BEGIN TEXT SEGMENT

Polynomials

The General Polynomial

The general polynomial:

$p(x)=a_{0}+a_{1}x+a_{2}x^{2}+\dots +a_{n}x^{n}$

The simplest:

$p(x)=a$

Details

Definition

A polynomial describes a specific function consisting of linear combinations of positive integer powers of the explanatory variable.

The general form of a polynomial is:

$p(x)=a_{0}+a_{1}x+a_{2}x^{2}+\dots +a_{n}x^{n}$

The simplest of these is the constant polynomial

$p(x)=a$

The Quadratic

The general form of the quadratic (parabola) is:

$p(x) = ax^2 + bx + c$

The simplest quadratic is

$p(x) = x^2$

Figure: Parabolas: Quadratic functions

Details

The quadratic polynomial of the form $p(x) = ax^2 + bx + c$ describes a parabola when points $(x,y)$ with $y = p(x)$ are plotted. The simplest parabola is $p(x) = x^2$ (Fig. a) which is always non-negative $p(x)\geq 0$ and $p(x)=0$ only when $x=0$.

Note

Note that $p(-x) = p(x)$ since $(-x)^2= x^2$.

If the leading coefficient is negative, then the parabola is concave (fig. b) but if it's positive the parabola is convex (fig. a). This is sometimes used to describe a response function.

The Cubic

The general form of a cubic polynomial is:

$p(x)=ax^3 + bx^2 + cx + d$

Figure:

$p(x)=x^3-20x^2-30x-4$

The Quartic

The general form of the quartic polynomial is

$p(x) = ax^4 + bx^3 + cx^2 + dx + e$

Figure: The general shape.

Here we used the following equation

$y=x^4-x^3-7x^2+x+6$

Solving the Linear Equation

If the value of $y$ is given and we know that $x$ and $y$ are on a specific line so that $y = a + bx$, then we can find the value of $x$.

Details

If a value of $y$ is given, and we know that $x$ and $y$ lie on a specific straight line, so that $y = a + bx$, then we can find the value of $x$ by considering $y = a+bx$ as an equation to be solved for $x$, since $y$, $a$ and $b$ are all known.

END TEXT SEGMENT
BEGIN EXTRACTED DATA

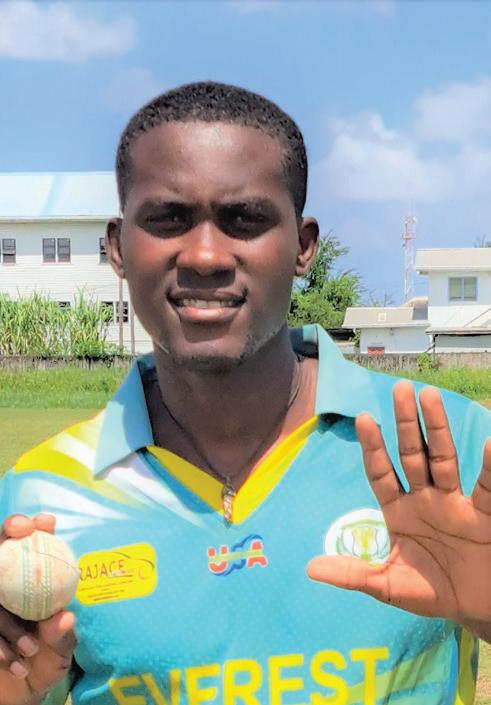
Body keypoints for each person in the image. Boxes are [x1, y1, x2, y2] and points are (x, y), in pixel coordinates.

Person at [0, 81, 490, 705]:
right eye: (168, 219)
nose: (205, 255)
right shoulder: (41, 498)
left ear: (303, 247)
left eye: (245, 220)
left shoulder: (449, 447)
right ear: (117, 247)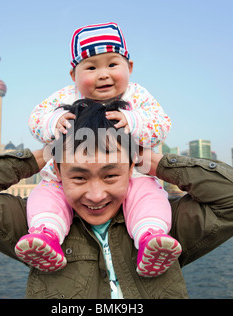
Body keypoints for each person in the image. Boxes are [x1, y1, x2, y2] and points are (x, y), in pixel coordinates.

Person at [0, 99, 233, 299]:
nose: (95, 195)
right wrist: (38, 157)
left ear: (131, 168)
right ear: (58, 172)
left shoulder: (167, 227)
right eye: (78, 176)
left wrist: (156, 162)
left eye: (110, 175)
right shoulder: (33, 229)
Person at [21, 22, 178, 277]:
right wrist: (52, 122)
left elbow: (162, 124)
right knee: (46, 197)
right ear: (73, 75)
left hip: (132, 173)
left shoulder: (136, 97)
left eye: (112, 64)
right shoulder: (65, 97)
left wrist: (134, 121)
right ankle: (45, 236)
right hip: (63, 178)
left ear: (130, 67)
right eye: (91, 68)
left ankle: (151, 238)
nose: (103, 74)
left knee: (149, 196)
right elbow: (35, 118)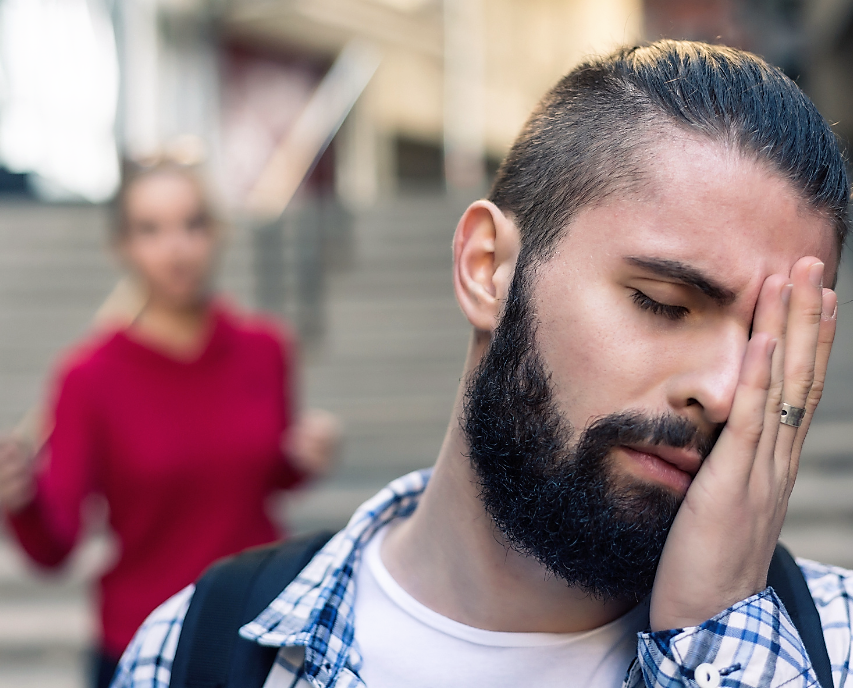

END EXTRACTED DATA

• [EXERCISE REQUIREMENTS]
**a)** The text on polynomials says that for the simplest parabola $p(x) = x^2$, $p(-x) = p(x)$. Using the text's own reason, explain why this holds.
**b)** Translate this sentence from the polynomials text into Spanish: "A polynomial describes a specific function consisting of linear combinations of positive integer powers of the explanatory variable."
**c)** Extend the text on polynomials, picking up after its final sentence.
These entries have no connection to the text on polynomials.

• [RESPONSES]
**a)** It holds because $(-x)^2 = x^2$. Squaring $-x$ gives the same result as squaring $x$, so the polynomial takes the same value at $-x$ and at $x$.

**b)** Un polinomio describe una función específica que consiste en combinaciones lineales de potencias enteras positivas de la variable explicativa.

**c)**
The general solution is found through the following steps:

1. Equation: $y = a + bx$

2. Subtract $a$ from both sides.

3. $y-a = bx$

4. $bx=y-a$

5. Divide by $b$ on both sides if $b$ is not equal to 0.

6. $x=\displaystyle\frac{1}{b}(y-a)$

Roots of the Quadratic Equation

The general solution of $ax^2 + bx + c = 0$ is given by $x = \displaystyle\frac{-b \pm \sqrt{b^2 - 4ac}}{2a}$.

Details

Suppose we want to solve $ax^2 + bx + c = 0$, where $a \neq 0$.

The general solution is given by the formula

$x = \displaystyle\frac{-b \pm \sqrt{b^2 - 4ac}}{2a},$

if $b^2 - 4ac \geq 0$.

On the other hand, if $b^2-4ac<0$, the quadratic equation has no real solution.

Examples

Example

Solve $x^2 - 3x + 2 = 0$

Putting this into the context of the formulation $ax^2+bx+c=0$, the constants are: $a = 1, b = -3, c = 2$.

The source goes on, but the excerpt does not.